Tanımayız, yabancı gördüğümüz için korkarız. Aslında bir yabancının bizi sandığımızdan çok daha fazla bildiğinin farkındayızdır. Bu yüzden sevmeyiz geceyi, karanlığı. Karanlıkta göremeyiz, görünmeyiz de çünkü. Bütün gün olduğumuz gibi olamamaktan korkarız. Yalan söyleyememekten korkarız. “gece dili örttüğü zaman”dır o vakit, budur bu korkuya sebep. Karanlıkta korkularımızı gizleyemeyiz yalanlarımızdan. Yalanlarımızı da korktuğumuzdan. Dilimiz örtülür, karanlık pusuda durur, bizi bekler. “ Geceleri çoğu zaman, uyanık, beklerim. Uyuyanların uykusunun kapısında dikilen nöbetçiyim ben; o uyku benden sorulur. Düşün kalına girmez kütlesi üzerinde yüzen ruhum ben.” (sf.11) Jean Genet ‘Miracle de la Rose’ Gece belamızdır. Ya uyanık kalmağa ya da uyumaya çalışırız. Sabahı isteriz bir an önce. İnsan olduğumuzu anında belli ederiz. Gündüzleri geceyi özleriz, izliliği, karanlık bastırınca da geceyi kovarız. Bu yüzdendir yabancıyı kovalamamız, kendimizden korktuğumuzdandır. Oysa bir ışık yandığında nasıl da tiksiniriz kendimizden, görmek istemeyiz. Karanlığa sığınırız.

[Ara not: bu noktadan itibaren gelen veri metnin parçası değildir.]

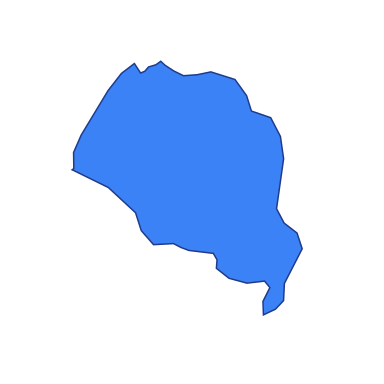 the District of Glodeni, rotated 68°
{"feature_id": "MDA-1621", "entity_name": "Glodeni", "entity_type": "District", "adm_level": 1, "iso_a3": "MDA", "parent_name": "Moldova", "parent_adm1": "", "projection": "orthographic", "projection_center": [27.543, 47.723], "detail": "fine", "context": "isolated", "style": "filled", "palette": "blue", "viewbox_px": 384, "rotation_deg": 68, "n_neighbors": 0, "source": "natural_earth", "source_scale": "10m", "svg_char_len": 717}
<svg xmlns="http://www.w3.org/2000/svg" viewBox="0 0 384 384"><g transform="rotate(68 192 192)"><path d="M126.5,294.8L126.0,292.8L111.0,287.0L97.6,273.3L66.5,231.8L55.6,213.0L51.3,197.3L62.4,195.1L62.4,190.6L59.8,185.5L60.5,177.8L59.1,172.0L64.4,169.5L73.0,163.5L81.0,156.3L85.2,143.3L87.7,129.5L103.8,110.0L123.1,105.3L139.2,106.6L152.6,91.2L173.6,89.2L195.5,94.6L239.2,119.9L255.4,118.2L269.4,110.0L285.9,111.1L311.4,140.6L327.0,147.8L331.9,158.5L332.7,171.8L320.0,167.2L309.8,155.6L301.8,158.1L297.1,175.2L285.9,190.0L271.9,198.0L264.3,194.2L256.9,195.2L245.0,216.8L239.2,223.1L232.9,228.5L226.4,247.4L208.8,253.5L190.1,252.1L156.5,267.9L126.5,294.8Z" fill="#3b82f6" stroke="#1e3a8a" stroke-width="1.5"/></g></svg>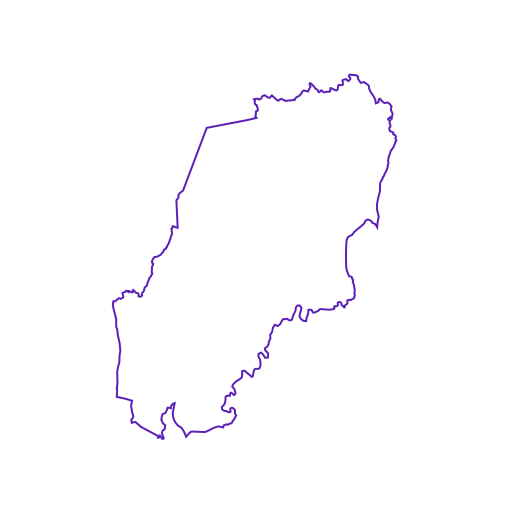 Matuga, Coast, Kenya, rotated 157°
{"feature_id": "3690345B44835557589557", "entity_name": "Matuga", "entity_type": "district", "adm_level": 2, "iso_a3": "KEN", "parent_name": "Kenya", "parent_adm1": "Coast", "projection": "natural_earth1", "projection_center": [39.399, -4.239], "detail": "fine", "context": "isolated", "style": "outline", "palette": "violet", "viewbox_px": 512, "rotation_deg": 157, "n_neighbors": 0, "source": "geoboundaries", "source_scale": "gbopen_adm2", "svg_char_len": 6091}
<svg xmlns="http://www.w3.org/2000/svg" viewBox="0 0 512 512"><g transform="rotate(157 256 256)"><path d="M75.2,332.5L74.6,334.3L74.8,337.1L74.5,338.3L72.8,340.9L73.5,343.7L74.7,345.8L77.7,346.5L78.3,347.0L79.8,349.9L80.3,352.2L81.0,352.6L82.1,351.8L83.1,349.8L84.6,349.6L86.0,349.7L85.1,353.7L85.3,356.7L86.5,363.1L86.4,366.3L85.7,368.3L85.9,369.4L88.7,374.0L91.7,374.3L92.1,375.1L92.7,378.3L92.7,380.1L92.0,381.0L92.5,382.7L95.9,384.8L97.0,385.0L98.0,386.0L99.0,386.3L100.2,385.5L100.4,384.7L99.6,382.9L100.1,382.0L100.9,381.5L102.7,380.9L104.1,383.7L107.0,384.1L107.8,383.9L108.2,382.0L109.0,379.8L110.0,379.6L112.9,381.1L113.7,380.7L115.8,377.3L117.2,377.0L118.4,377.7L120.6,380.6L121.9,381.4L123.4,378.6L124.1,378.5L126.7,379.6L129.0,379.9L129.7,380.3L130.9,382.7L131.6,383.0L132.2,382.5L133.9,382.1L134.4,382.6L134.4,384.7L135.9,387.0L136.5,389.7L137.9,393.0L138.3,393.7L138.9,394.0L139.5,393.3L139.7,392.3L139.7,390.5L141.8,389.0L143.7,387.1L147.0,389.5L147.9,389.7L148.9,389.4L150.7,387.9L154.0,386.4L156.3,386.5L157.8,385.9L159.6,384.4L160.3,385.1L163.6,385.7L165.3,386.5L168.1,387.1L171.3,390.8L173.0,390.8L174.7,390.2L175.8,391.5L178.7,397.6L181.3,396.3L182.0,396.6L182.7,396.9L183.6,398.0L185.1,400.5L186.9,400.8L187.8,400.5L190.1,398.8L190.9,398.7L192.4,399.1L192.8,400.0L194.6,400.7L196.6,401.0L196.2,399.5L197.3,398.0L197.4,396.3L197.4,395.5L196.6,394.9L196.4,394.3L197.0,390.3L197.4,389.3L198.4,389.1L199.1,389.3L199.8,388.7L201.1,385.8L202.0,385.0L201.6,382.9L212.1,384.8L251.3,393.2L297.5,344.8L302.2,343.5L303.6,342.3L304.6,340.0L307.2,338.6L307.6,338.1L317.1,312.6L318.4,313.5L320.1,315.5L321.2,315.9L321.5,314.8L323.4,314.0L323.3,313.2L324.8,308.9L327.2,306.7L327.9,305.4L329.2,304.3L330.0,303.1L330.6,302.8L332.2,301.0L333.5,300.4L334.7,298.9L335.6,298.6L336.2,297.8L337.7,297.9L339.9,296.1L343.4,294.4L347.2,294.0L350.1,294.7L352.6,293.1L354.1,291.3L354.3,290.7L353.7,289.3L354.3,288.0L355.1,287.7L356.3,286.0L358.4,281.5L358.2,280.4L361.5,277.9L362.7,277.4L366.5,273.4L368.1,271.3L370.7,270.5L373.0,267.6L375.4,266.3L375.8,265.8L376.3,264.0L378.0,263.7L379.5,264.2L379.8,264.9L379.1,266.4L379.0,267.6L380.7,268.9L382.3,272.7L382.9,272.2L383.7,270.8L385.1,271.5L386.5,273.4L387.2,273.7L387.6,272.9L388.6,274.5L389.2,274.7L389.7,274.3L390.4,274.1L393.4,274.1L394.0,270.3L394.6,269.7L397.2,269.4L398.0,270.3L399.0,270.7L402.4,269.6L404.0,269.4L404.8,270.1L405.8,268.9L406.7,267.4L407.5,264.6L409.3,252.8L412.3,245.4L412.5,242.0L413.2,240.4L413.6,238.3L414.0,237.7L415.7,228.6L417.9,221.8L420.4,217.9L423.3,211.6L427.0,206.9L429.3,203.0L433.2,193.1L435.2,189.5L435.9,188.7L435.8,188.0L436.4,186.5L439.2,180.7L432.1,175.7L426.6,171.2L429.6,166.8L431.0,160.9L431.2,158.2L431.8,156.0L433.1,154.8L434.5,154.1L435.1,153.3L435.5,150.9L433.0,150.8L431.8,150.2L428.6,143.6L416.2,128.2L417.2,127.1L416.5,126.8L415.7,127.0L414.6,128.1L413.8,124.4L413.1,124.0L412.2,124.2L411.9,129.2L411.6,130.2L410.5,131.4L409.6,131.9L408.0,132.2L407.4,132.7L405.7,135.8L407.0,138.3L407.2,141.9L406.2,143.8L404.8,145.9L403.9,146.9L400.9,146.9L397.7,149.4L397.2,150.5L396.4,150.9L393.8,149.2L393.1,150.8L391.5,151.9L390.2,152.5L388.4,152.3L394.1,143.9L395.2,139.9L395.5,137.3L395.2,134.1L394.4,131.3L393.7,129.6L392.0,127.6L391.3,125.2L390.9,121.7L390.9,116.9L385.7,119.4L383.9,119.6L372.0,114.0L369.6,113.8L361.8,114.3L357.6,114.0L353.1,111.0L352.0,112.6L351.4,112.8L349.2,112.6L347.7,111.6L346.2,112.1L344.7,111.6L343.2,112.0L341.8,113.3L339.7,114.5L336.7,116.8L336.6,117.7L336.9,118.6L336.7,119.7L335.7,122.1L335.7,123.0L336.8,125.2L337.4,125.7L339.1,125.7L339.7,124.9L340.2,122.7L341.2,122.4L342.5,123.2L343.7,124.7L345.2,125.4L347.0,127.7L346.8,129.6L346.4,130.2L345.8,130.8L344.2,131.1L342.0,132.9L340.5,135.1L339.2,137.9L338.5,138.6L337.6,138.7L337.0,138.3L335.7,138.2L334.6,137.5L333.7,139.2L333.2,139.8L332.5,140.0L331.5,138.8L330.8,136.7L329.9,136.7L329.0,137.1L328.5,137.9L327.9,141.9L328.9,145.0L328.5,145.6L326.9,146.9L323.9,148.2L319.0,149.0L316.8,149.7L316.2,150.2L314.9,152.4L313.7,155.5L311.3,154.8L307.0,146.3L306.2,146.4L302.2,151.9L301.6,152.2L300.7,152.4L298.5,151.4L296.7,151.2L294.9,153.1L293.7,155.6L292.8,159.1L293.1,162.3L291.9,165.0L289.0,165.0L288.0,162.7L287.4,158.8L284.7,157.9L282.9,161.8L284.4,165.7L283.8,167.5L281.1,168.2L279.1,169.7L277.6,172.1L274.9,174.5L274.0,177.6L270.8,179.9L268.4,183.4L265.4,185.3L263.3,183.0L260.7,183.7L256.2,187.2L252.0,186.1L250.2,183.4L247.7,183.4L245.3,186.4L240.8,190.5L239.4,193.1L237.3,194.2L235.2,193.5L234.3,190.7L236.5,187.6L238.1,185.8L239.6,183.1L239.2,180.3L237.5,177.6L235.4,176.5L233.1,180.0L230.9,181.9L228.8,185.9L228.2,185.9L225.8,184.6L225.7,182.1L225.2,181.3L224.2,181.1L220.2,181.2L218.0,182.1L217.1,181.9L216.4,181.4L209.5,177.9L205.6,176.8L204.7,176.9L204.1,177.4L204.1,178.5L203.6,178.9L202.7,178.9L201.9,178.3L200.3,178.5L199.6,179.0L199.1,181.0L197.9,181.3L196.9,180.9L196.1,180.2L195.9,179.0L196.4,177.4L195.4,176.0L195.4,175.1L195.1,174.5L194.5,174.1L193.5,175.7L190.8,176.4L190.2,177.0L189.2,179.5L187.0,179.1L186.4,178.5L185.7,178.4L184.7,178.7L182.4,178.8L180.4,181.2L179.8,183.8L178.9,185.0L178.1,187.3L177.4,190.4L177.0,192.2L177.1,194.3L175.9,195.9L176.4,197.2L176.0,198.7L176.3,199.6L178.2,200.9L178.1,207.2L177.2,210.9L172.7,222.0L168.6,231.0L166.6,234.8L164.4,237.2L163.6,237.6L159.4,237.9L155.6,240.0L145.5,243.0L143.3,244.0L141.6,245.6L139.4,246.0L138.5,245.8L136.5,243.6L136.1,242.9L136.0,241.2L133.8,238.8L133.2,235.1L131.2,239.1L127.7,244.1L126.4,251.7L124.5,256.2L121.1,261.4L116.5,267.3L114.4,272.3L112.9,274.9L112.3,275.6L109.3,277.7L108.4,279.1L107.1,279.6L105.4,281.4L102.4,283.7L99.8,286.7L99.2,288.3L98.6,288.6L98.0,289.6L97.5,290.6L97.1,292.3L95.5,294.8L94.5,295.8L94.3,296.5L93.4,296.9L91.2,299.8L86.8,302.6L83.8,305.6L83.4,306.5L82.1,307.0L81.6,307.6L81.8,309.6L80.5,311.4L81.0,313.5L81.8,313.9L82.1,314.8L81.4,315.7L81.9,316.7L83.9,318.5L83.8,320.5L83.2,321.8L82.7,322.2L81.9,322.4L81.5,323.2L81.0,324.6L81.2,326.1L79.8,328.3L81.0,329.8L80.8,330.6L80.1,330.4L78.9,331.2L78.2,331.3L77.7,329.2L77.2,329.6L76.5,331.2L75.2,332.5Z" fill="none" stroke="#5b21b6" stroke-width="2"/></g></svg>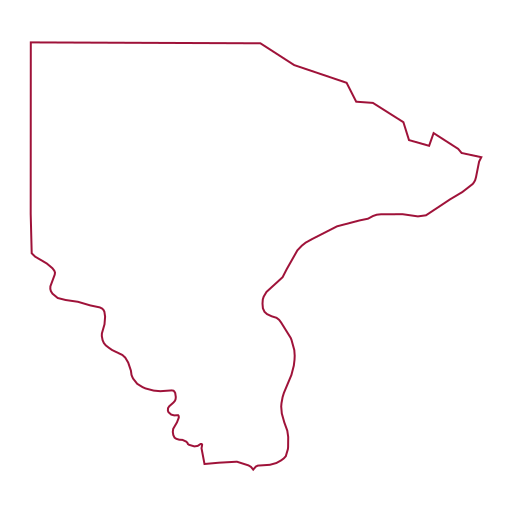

Kitap bu başı boşluğuna rağmen okuyucuyu kendinden ayırmıyor, akıcı anlatımlar okumaya mecbur kılıyor sanki. Başta anlamsız olan her şey kitap ilerledikçe yerine oturuyor zannediyorsunuz. Tam bu yanılgıya kapıldığınızda Karasu araya giriyor ve olayları düzene koyma isteğinizi pat diye yarıda kesiyor, hevesiniz kursağınızda kalıyor. Beckett izleri görülüyor burada. Son yazmakla yazmamak arasında bir çelişki yaşıyor yazar. Değişen toplum yapısı ve anlatılan karartı bir savaş hal, ya da sıkıntılı bir politik dönemi anlatıyor diyebiliriz. Kepenklerin kapalı olması insanları sokağa çıkmamak için alıştırmaya yönelik çalışmalar içeren bunalımlı durumlar buna işaret ediyor. Belirli kimlikler, karakterler ve beklendiği gibi bir olay örgüsü yok bu kitapta. Günlük alışkanlıkların reddi var. Durumlara simgelere anlatılıyor, insanın art benliği asılmaya çalışılıyor. Anlatıcı tam anlamıyla yazar oluyor bazı sıralar. Bazen de ikisi karşılıklı konuşabilecek kadar uzak düşüyorlar birbirlerine.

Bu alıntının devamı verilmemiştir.